Restate exactly, please, each line of the listing from the one with "sports e hobby" to the last, including both.
[[ STORED DATA, beginning ]]
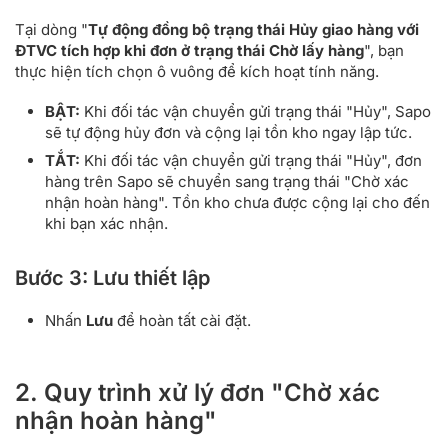
Tại dòng "
Tự động đồng bộ trạng thái Hủy giao hàng với
ĐTVC tích hợp khi đơn ở trạng thái Chờ lấy hàng
", bạn
thực hiện tích chọn ô vuông để kích hoạt tính năng.
BẬT:
Khi đối tác vận chuyển gửi trạng thái "Hủy", Sapo
sẽ tự động hủy đơn và cộng lại tồn kho ngay lập tức.
TẮT:
Khi đối tác vận chuyển gửi trạng thái "Hủy", đơn
hàng trên Sapo sẽ chuyển sang trạng thái "Chờ xác
nhận hoàn hàng". Tồn kho chưa được cộng lại cho đến
khi bạn xác nhận.
Bước 3: Lưu thiết lập
Nhấn
Lưu
để hoàn tất cài đặt.
2. Quy trình xử lý đơn "Chờ xác
nhận hoàn hàng"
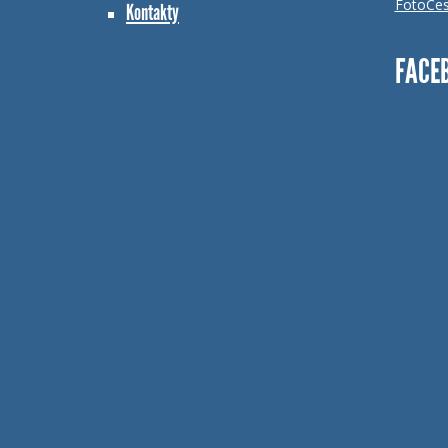
FotoCes
Kontakty
FACE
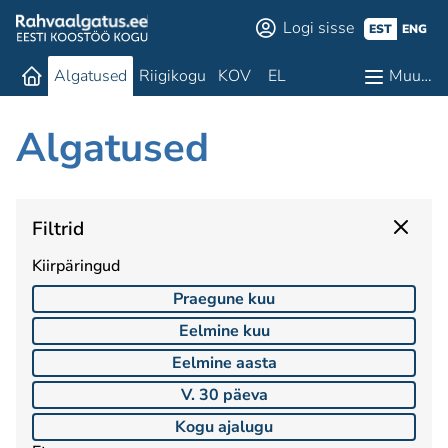
Logi sisse
EST
ENG
Algatused
Riigikogu
KOV
EL
Muu…
Algatused
Filtrid
Kiirpäringud
Praegune kuu
Eelmine kuu
Eelmine aasta
V. 30 päeva
Kogu ajalugu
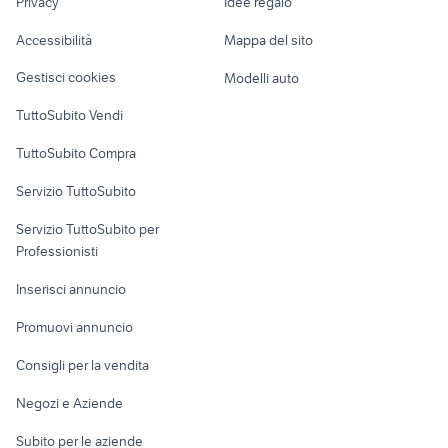
barboncino toy nero
bulldog francese palermo
Privacy
Idee regalo
Garage e box
Caravan e Camper
Accessibilità
Mappa del sito
Loft, mansarde e
Veicoli commerciali
altro
Gestisci cookies
Modelli auto
Case vacanza
TuttoSubito Vendi
Uffici e Locali
TuttoSubito Compra
commerciali
Servizio TuttoSubito
elettronica
per la casa e la
sports e hobby
Servizio TuttoSubito per
persona
Informatica
Animali
Professionisti
Arredamento e
Console e
Accessori per
Casalinghi
Inserisci annuncio
Videogiochi
animali
Elettrodomestici
Promuovi annuncio
Audio/Video
Musica e Film
Giardino e Fai da te
Consigli per la vendita
Fotografia
Libri e Riviste
Abbigliamento e
Negozi e Aziende
Telefonia
Strumenti Musicali
Accessori
Subito per le aziende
[[ STORED DATA, end ]]
_EXERCISE ANSWER:_
sports e hobby
Servizio TuttoSubito per
persona
Informatica
Animali
Professionisti
Arredamento e
Console e
Accessori per
Casalinghi
Inserisci annuncio
Videogiochi
animali
Elettrodomestici
Promuovi annuncio
Audio/Video
Musica e Film
Giardino e Fai da te
Consigli per la vendita
Fotografia
Libri e Riviste
Abbigliamento e
Negozi e Aziende
Telefonia
Strumenti Musicali
Accessori
Subito per le aziende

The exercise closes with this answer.